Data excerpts
+===+

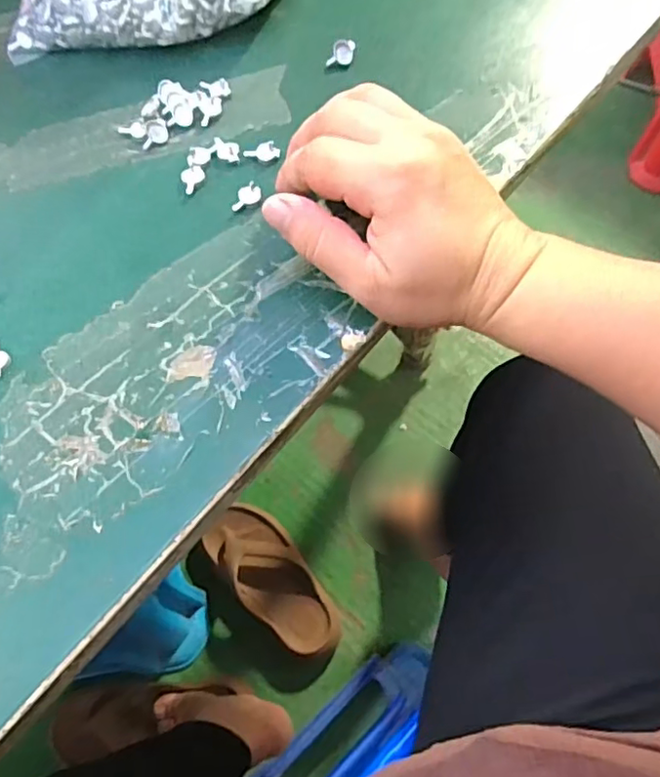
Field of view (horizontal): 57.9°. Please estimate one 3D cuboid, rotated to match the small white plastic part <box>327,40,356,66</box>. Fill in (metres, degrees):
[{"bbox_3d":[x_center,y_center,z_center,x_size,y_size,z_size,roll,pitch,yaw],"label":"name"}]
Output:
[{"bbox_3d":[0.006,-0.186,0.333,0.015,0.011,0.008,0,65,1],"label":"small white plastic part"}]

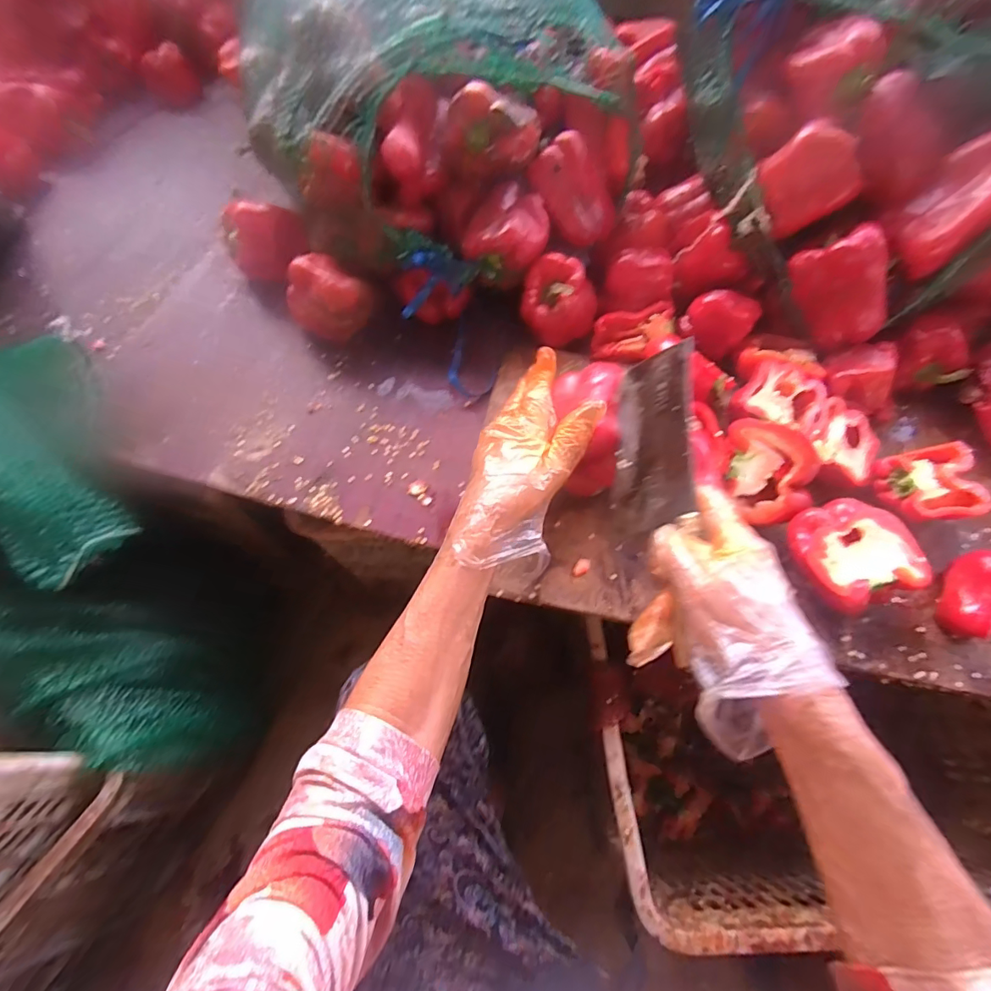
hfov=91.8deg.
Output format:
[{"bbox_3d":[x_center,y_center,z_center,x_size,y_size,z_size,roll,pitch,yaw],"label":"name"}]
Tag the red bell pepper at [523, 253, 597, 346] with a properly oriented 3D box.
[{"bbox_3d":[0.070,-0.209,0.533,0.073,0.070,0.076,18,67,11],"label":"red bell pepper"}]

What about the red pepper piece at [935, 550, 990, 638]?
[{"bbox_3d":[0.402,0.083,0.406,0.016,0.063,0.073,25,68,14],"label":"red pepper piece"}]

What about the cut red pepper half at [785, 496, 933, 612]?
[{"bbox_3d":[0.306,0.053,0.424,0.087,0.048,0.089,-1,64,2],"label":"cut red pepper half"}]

+===+

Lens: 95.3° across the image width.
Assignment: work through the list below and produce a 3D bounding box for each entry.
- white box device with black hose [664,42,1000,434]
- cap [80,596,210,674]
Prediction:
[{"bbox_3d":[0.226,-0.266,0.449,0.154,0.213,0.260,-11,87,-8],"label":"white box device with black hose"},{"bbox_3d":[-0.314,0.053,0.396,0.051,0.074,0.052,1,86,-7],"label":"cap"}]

+===+

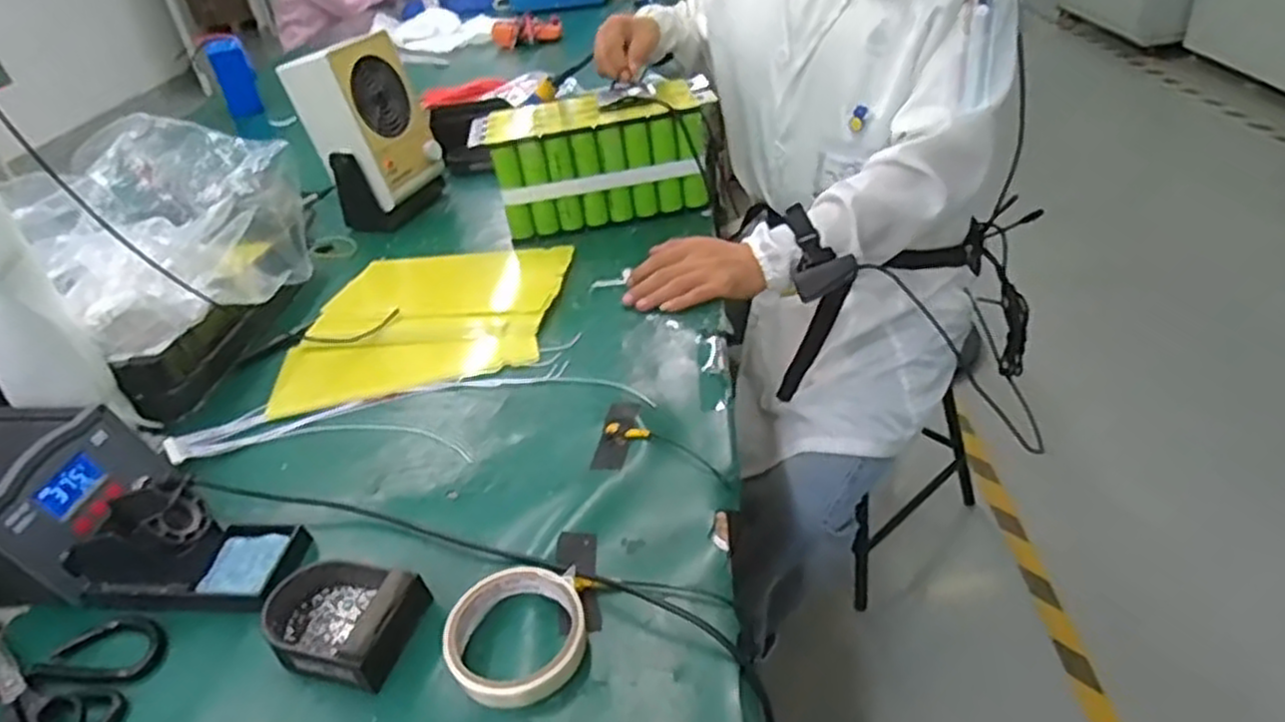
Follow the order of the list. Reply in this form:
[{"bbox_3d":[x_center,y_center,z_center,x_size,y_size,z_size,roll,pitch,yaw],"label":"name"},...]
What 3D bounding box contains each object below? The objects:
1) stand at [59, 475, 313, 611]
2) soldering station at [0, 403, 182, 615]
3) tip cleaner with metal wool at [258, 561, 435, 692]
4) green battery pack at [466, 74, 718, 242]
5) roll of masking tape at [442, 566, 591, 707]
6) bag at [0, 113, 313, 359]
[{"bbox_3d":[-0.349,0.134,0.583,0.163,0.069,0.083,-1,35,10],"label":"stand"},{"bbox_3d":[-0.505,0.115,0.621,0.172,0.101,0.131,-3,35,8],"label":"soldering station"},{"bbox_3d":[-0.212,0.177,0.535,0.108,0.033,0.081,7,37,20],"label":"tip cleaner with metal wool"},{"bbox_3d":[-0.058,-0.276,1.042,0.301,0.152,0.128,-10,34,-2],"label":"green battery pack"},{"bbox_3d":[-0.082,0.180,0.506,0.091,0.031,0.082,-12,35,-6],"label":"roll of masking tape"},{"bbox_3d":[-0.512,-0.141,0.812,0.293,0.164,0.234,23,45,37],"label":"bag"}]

+===+

EXERCISE REQUIREMENTS: Look through the entries above for the word "list". Say how many lines contain it, using only a number.

ANSWER TO THIS EXERCISE: 2